Accompanying this is the notion of school inspections and associated ratings, standardised testing of children and performance pay for teachers. The Finnish example (number one as the world’s best education nation for the last 10 years) is contrary to the concept of competition as a means of improving performance.
School choice is seen as a means of increasing competition and allowing parents to access high quality education for their children. Yes it does for a relatively small number of wealthy and predominantly white parents. Of course the quality of education for carefully screened and selected pupils with engaged and highly driven parents paying $12,000 – $20,000 per year fees plus laptops, sports coaching fees, overseas tours and the like will be better than that provided by open access state schools.
In New Zealand, the newly promoted charter schools will not have to employ trained registered teachers nor will National Standards apply.
Standardised testing worldwide has seen schools teach to the test (11 + exam in England for the last 30 years) and causing schools to narrow the curriculum to concentrate on reading, writing, and maths. Arts, science, sport and social science become casualties. In some countries, standardised test results are linked to performance pay.
The Finnish system is based simply on equity in education – to provide a strong public education system where all children have access to good schools. All schools are equally provided for without a system of “haves and have not’s”.

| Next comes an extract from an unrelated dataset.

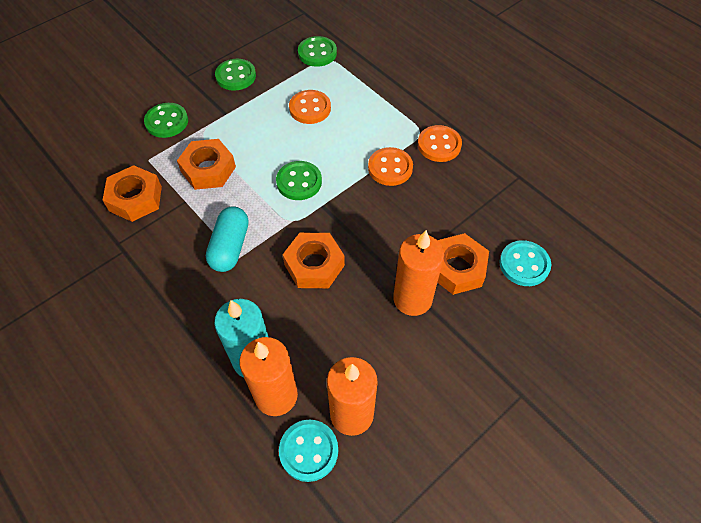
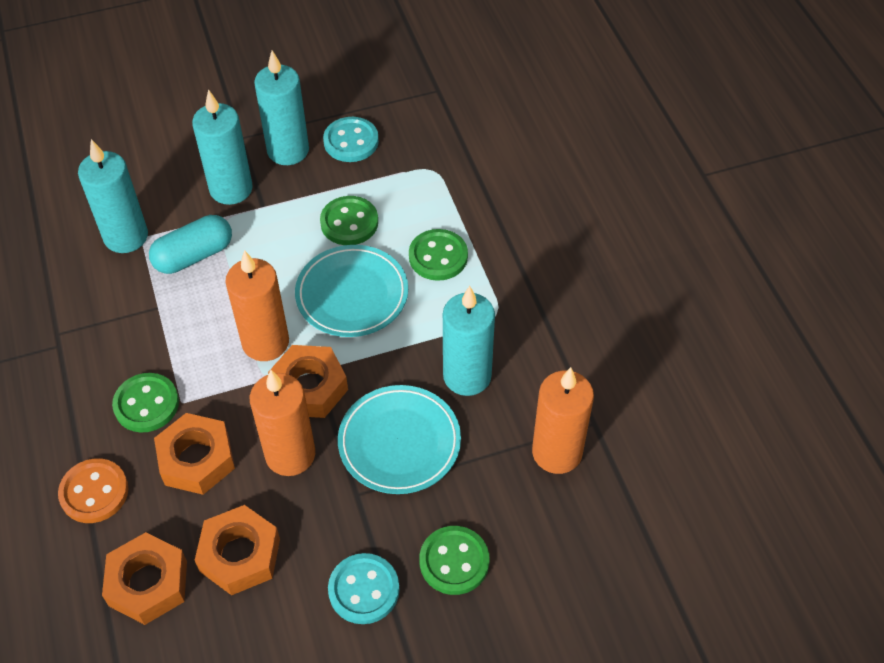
orange button: 3 -> 1
turquoise candle: 1 -> 4
turquoise plate: 0 -> 2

Teaching is a hugely regarded profession with strong competition to enter teacher training with a Masters level entry qualification. The notion of competition and standardisation testing and competitive models is non-existent. Finnish teachers enjoy antonomy, professional trust and public respect. The Finnish government invests 30 times more in professional development of teachers then it does in testing pupils. They have adopted proven best practices from around the world. Pasi Galberg, the internationally renowned Finnish educator puts it well, “Without strong public schools, our nations and communities are poorly equipped to value humanity, equality and democracy. I think we should not educate children to be similar according to a standardised metric but help them discover their own talents and teach them to be different. Diversity is richness in humanity and a condition for innovation”.